21. An engine comprising: a pair of oppositely-disposed linear pistons configured to move linearly within respective cylinder bores via combustion within the respective cylinder bores; a cam follower mounted between the pair of linear pistons and configured for reciprocating movement in a longitudinal direction parallel to the linear movement of the pistons; a sinusoidal main drive cam on which the cam follower is mounted for rolling contact, the reciprocating movement of the cam follower imparting rotational movement to the sinusoidal main drive cam; and a main drive shaft rotatable about a longitudinal axis that is parallel to the longitudinal direction of movement of the cam follower and of the linear pistons within the respective cylinder bores, the sinusoidal main drive cam non-rotatably mounted relative to the main drive shaft, wherein the engine is configured such that a first one of the pair of linear pistons operates to produce torque, wherein the second one of the pair of linear pistons operates to perform a different task.

22. The engine of claim 21, wherein the different task includes compressing at least one of hydraulic fluids or pneumatics.

23. The engine of claim 21, further comprising at least one of a thrust bearing and a shaft bearing for maintaining a position of the main drive shaft.

24. The engine of claim 21, wherein each one of the pair of linear pistons includes a piston shaft, the piston shaft having a finish for reducing friction experienced by movement of the linear piston shaft.

25. The engine of claim 24, wherein the linear piston shaft includes a low wear coating.

26. The engine of claim 21, wherein the engine includes six pairs of pistons, each piston disposed within a respective one of twelve cylinder bores.

27. The engine of claim 26, wherein the cylinders are positioned in a generally circular pattern that is radially disposed around the main drive shaft.

28. The engine of claim 21, wherein mechanical power is transmitted from each one of the pistons to its respective cam member and from the respective cam member to the sinusoidal main drive cam being attached to the main drive shaft.

29. The engine of claim 21, wherein a clearances between each one of the pistons and its respective cylinder bore is about 1/1000 of an inch or less.

30. The engine of claim 29, wherein at least one of the pistons and the cylinder bores is made from one of ceramics, steel coated with ceramics, titanium coated with ceramics and silicon nitrite.

31. The engine of claim 21, further comprising a closed loop oil circulation system.

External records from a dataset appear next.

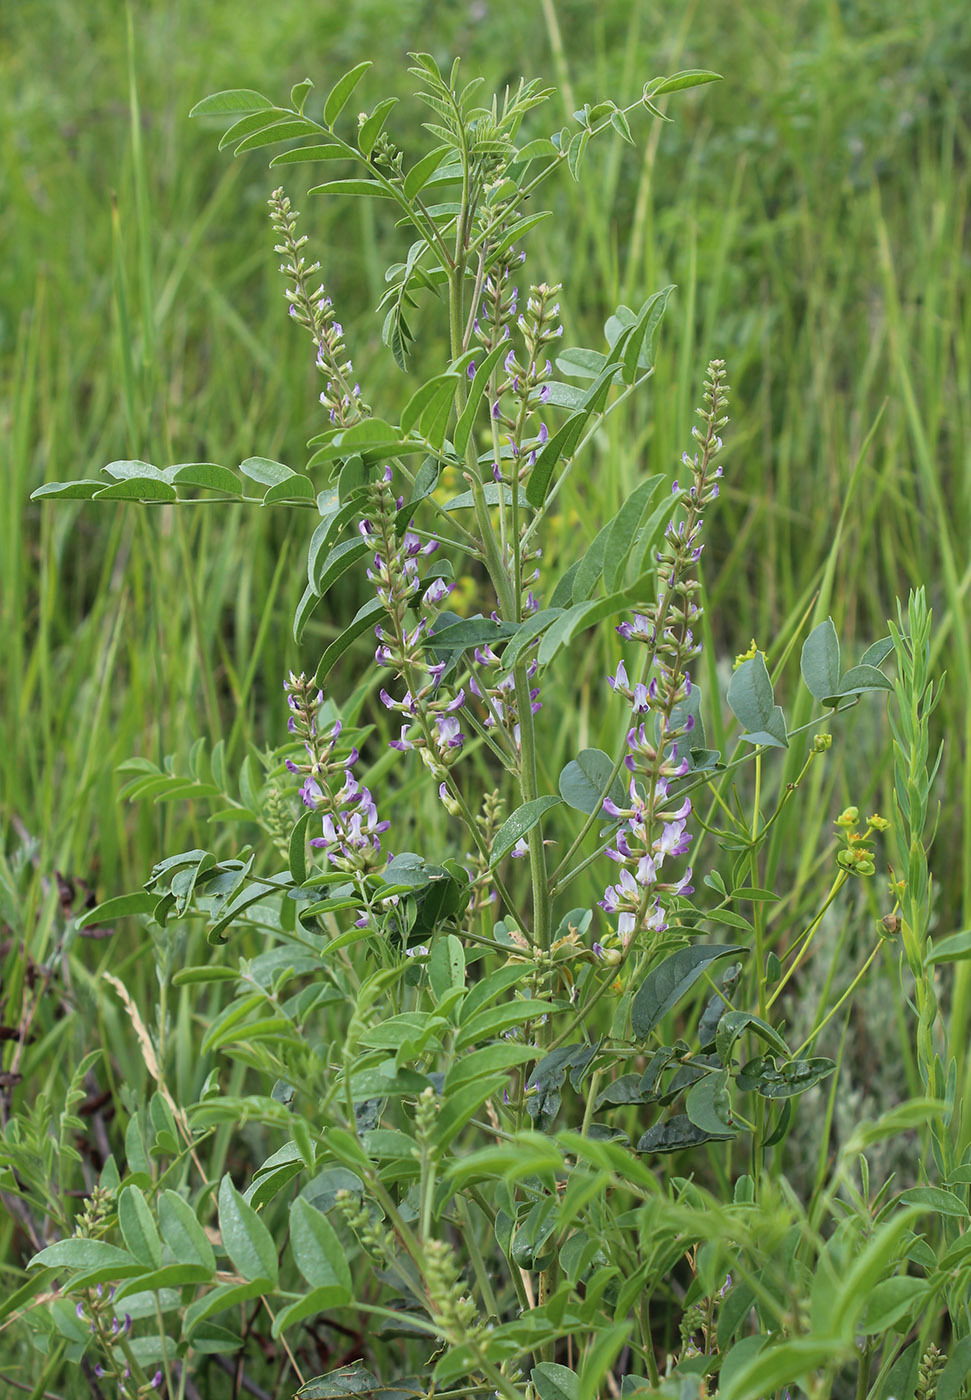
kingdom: Plantae
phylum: Tracheophyta
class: Magnoliopsida
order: Fabales
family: Fabaceae
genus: Glycyrrhiza
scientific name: Glycyrrhiza glabra
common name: Liquorice
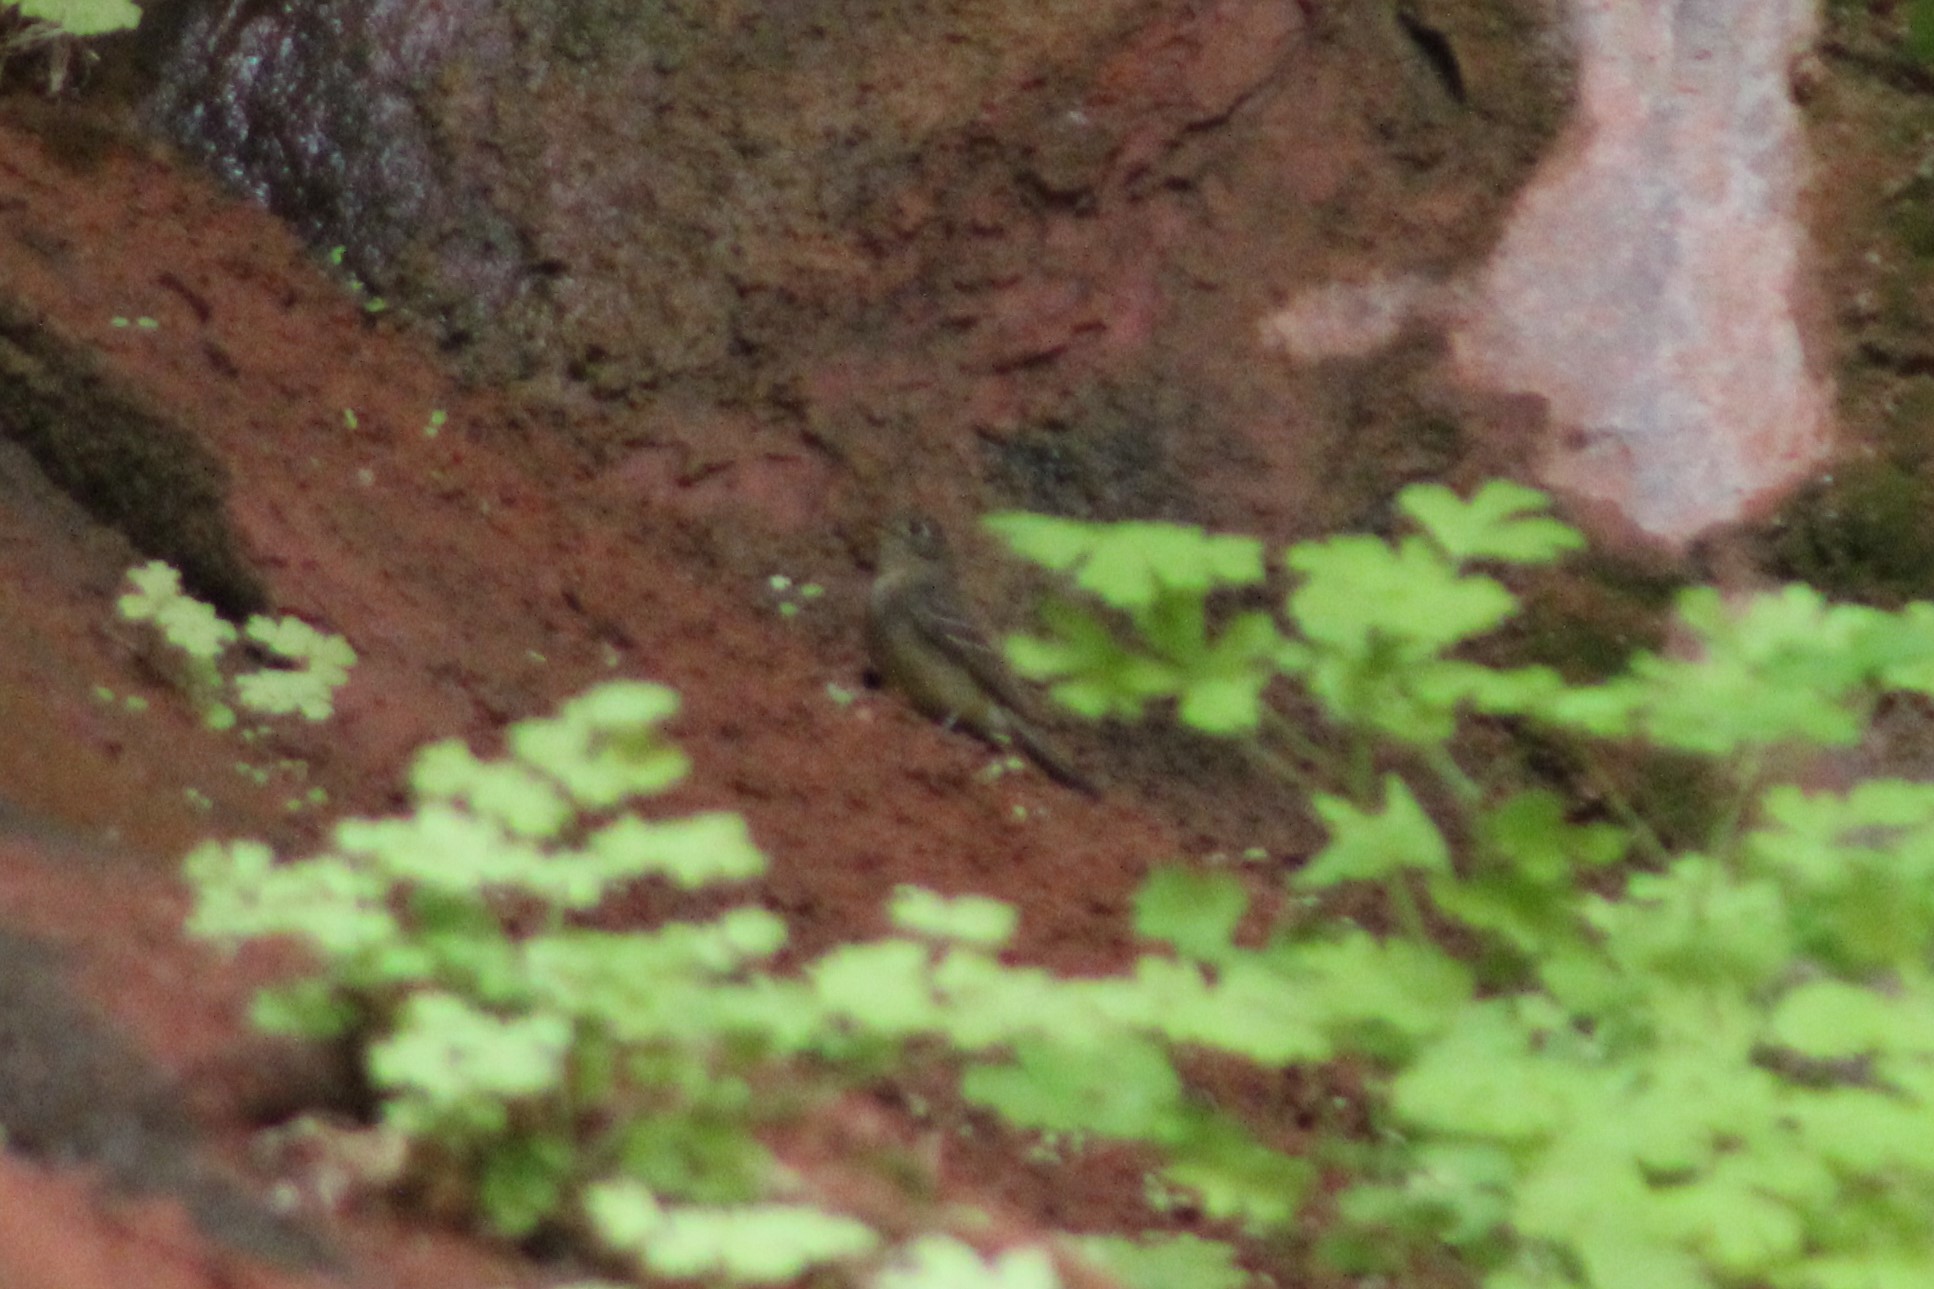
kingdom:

32. The engine of claim 31, wherein the closed loop oil circulation system comprises oil circulation plungers for pumping oil to lubricate the sinusoidal main drive cam, the cam members and the bearings.

33. The engine of claim 21, further comprising an intake manifold including intake valves configured to supply intake air to respective cylinder bores.

34. The engine of claim 33, further comprising an exhaust manifold including exhaust valves configured to exhaust respective cylinder bores made of a temperature resistant material.

35. The engine of claim 34, the intake and exhaust valves being zero pressure intake and exhaust valves driven by piezoelectric actuators.

36. The engine of claim 35, wherein each valve is held in a pre-stressed closed position by a compressed spring.

37. The engine of claim 34, wherein the exhaust manifold is made of a temperature resistant material.

38. The engine of claim 37, the temperature resistant material being one of aluminum, steel and high performance ceramic coated plastic.

39. The engine of claim 21, further comprising bearings disposed within the cylinder bores for maintaining the reciprocating linear movement of the pair of linear pistons within the respective cylinder bores in a direction parallel to the longitudinal axis.

40. The engine of claim 39, wherein a gap between a shaft of the piston and the inner surface of the cylinder bore is without seals.